*TASK TO CARRY OUT*:
Pull out every line of the listing below where "high" appears.

────────────────────────────────────────

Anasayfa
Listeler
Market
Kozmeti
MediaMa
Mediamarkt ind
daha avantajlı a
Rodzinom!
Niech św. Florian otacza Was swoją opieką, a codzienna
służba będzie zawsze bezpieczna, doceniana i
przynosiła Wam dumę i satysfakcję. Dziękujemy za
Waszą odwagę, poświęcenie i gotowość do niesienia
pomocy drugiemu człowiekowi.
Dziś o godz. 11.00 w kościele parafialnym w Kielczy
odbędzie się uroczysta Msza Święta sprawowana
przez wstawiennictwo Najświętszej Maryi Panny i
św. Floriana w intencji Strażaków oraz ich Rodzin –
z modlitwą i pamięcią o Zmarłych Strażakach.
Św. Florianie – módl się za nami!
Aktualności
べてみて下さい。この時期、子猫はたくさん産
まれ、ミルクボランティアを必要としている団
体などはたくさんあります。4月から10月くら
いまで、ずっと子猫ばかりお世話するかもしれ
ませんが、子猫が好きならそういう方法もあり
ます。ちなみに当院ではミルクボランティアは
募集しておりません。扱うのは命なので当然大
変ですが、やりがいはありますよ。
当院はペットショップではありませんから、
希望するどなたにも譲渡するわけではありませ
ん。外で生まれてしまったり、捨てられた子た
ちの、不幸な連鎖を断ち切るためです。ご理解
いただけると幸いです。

────────────────────────────────────────

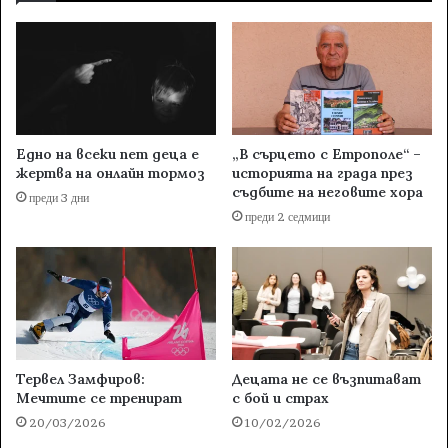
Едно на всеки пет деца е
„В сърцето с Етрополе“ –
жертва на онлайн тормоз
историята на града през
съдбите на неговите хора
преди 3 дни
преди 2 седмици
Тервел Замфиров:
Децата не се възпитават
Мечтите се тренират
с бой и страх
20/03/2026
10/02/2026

────────────────────────────────────────

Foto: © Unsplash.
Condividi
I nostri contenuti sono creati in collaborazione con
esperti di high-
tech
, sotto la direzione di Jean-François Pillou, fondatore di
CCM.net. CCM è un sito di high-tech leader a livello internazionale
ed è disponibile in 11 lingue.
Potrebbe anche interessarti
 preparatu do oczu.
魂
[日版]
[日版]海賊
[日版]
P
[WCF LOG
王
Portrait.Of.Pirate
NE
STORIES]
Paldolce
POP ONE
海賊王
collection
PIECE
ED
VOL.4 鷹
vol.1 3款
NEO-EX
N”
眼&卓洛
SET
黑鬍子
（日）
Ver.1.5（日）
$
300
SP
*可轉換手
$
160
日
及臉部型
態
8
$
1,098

────────────────────────────────────────

*RESULT*:
esperti di high-
CCM.net. CCM è un sito di high-tech leader a livello internazionale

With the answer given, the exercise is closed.